FabricPath is a technology which combines the benefits of Routing protocols, here will be Intermediate-System-to-Intermediate-System (IS-IS), and Layer 2 Network Ethernet environments.
To list some of FabricPath advantages:
- MAC Address scalability by Conversational Learning
- No spanning-tree anymore, hurray! Each switch will have its own view of Layer 2 topology and calculates the L2 topology using SPF calculation.
- Equal cost multipath forwarding for Unicast Layer 2 traffic!
- Makes any kind of topology possible!
- Configuration/Administration is not a hassle anymore
- Loop prevention/mitigation by having a TTL field in the frames
We can refer to FabricPath as “Routing MAC Addresses” or “Layer 2 over Layer 3”, but it doesn’t mean that FabricPath ports have an IP Address! In a FabricPath topology, each device is dynamically assigned a “switch-id” via Dynamic Resource Allocation Protocol (DRAP), and L2 forwarding table is populated based on reachability to each switch-id.

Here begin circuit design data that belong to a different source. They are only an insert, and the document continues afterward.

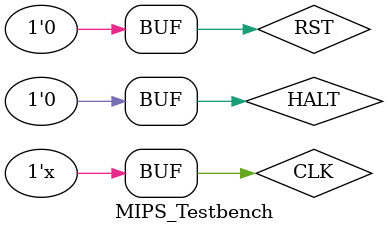
<source format=v>
`timescale 1ns / 1ps


// You can use this skeleton testbench code, the textbook testbench code, or your own
module MIPS_Testbench ();
  reg CLK;
  reg RST;
  reg HALT;
  wire [7:0] r1;

  initial
  begin
    CLK = 0;
  end

  Complete_MIPS u1(CLK,RST,HALT,r1);

  always
  begin
    #5 CLK = !CLK;
  end

  initial
  begin
    #5 RST = 1'b1; //reset the processor

    //Notice that the memory is initialize in the in the memory module not here


    // driving reset low here puts processor in normal operating mode
    #5 RST = 1'b0;
    #5 HALT = 1'b0;

    /* add your testing code here */
    // you can add in a 'Halt' signal here as well to test Halt operation
    // you will be verifying your program operation using the
    // waveform viewer and/or self-checking operations


  end

endmodule


</source>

Function types in FabricPath
- Leaf: This is where Classic Ethernet devices are connected to. It’s the point of “MAC to switch-id” mapping. Traffic is looked up in the L2 forwarding table and then encapsulated into a MAC-in-MAC frame whose destination switch-id is the switch which the destination host is connected to. FabricPath is only supported on Cisco Nexus 5500 with NX-OS 5.1(3)N1(1) and higher as the edge (access) device in FabricPath topology.
- Spine: Cisco Nexus 7000 is supported as the aggregation device in FabricPath topology with NX-OS 5.1(1) and higher, but only based on F1 line cards. Layer 3 forwarding could be gained by adding M1 series cards.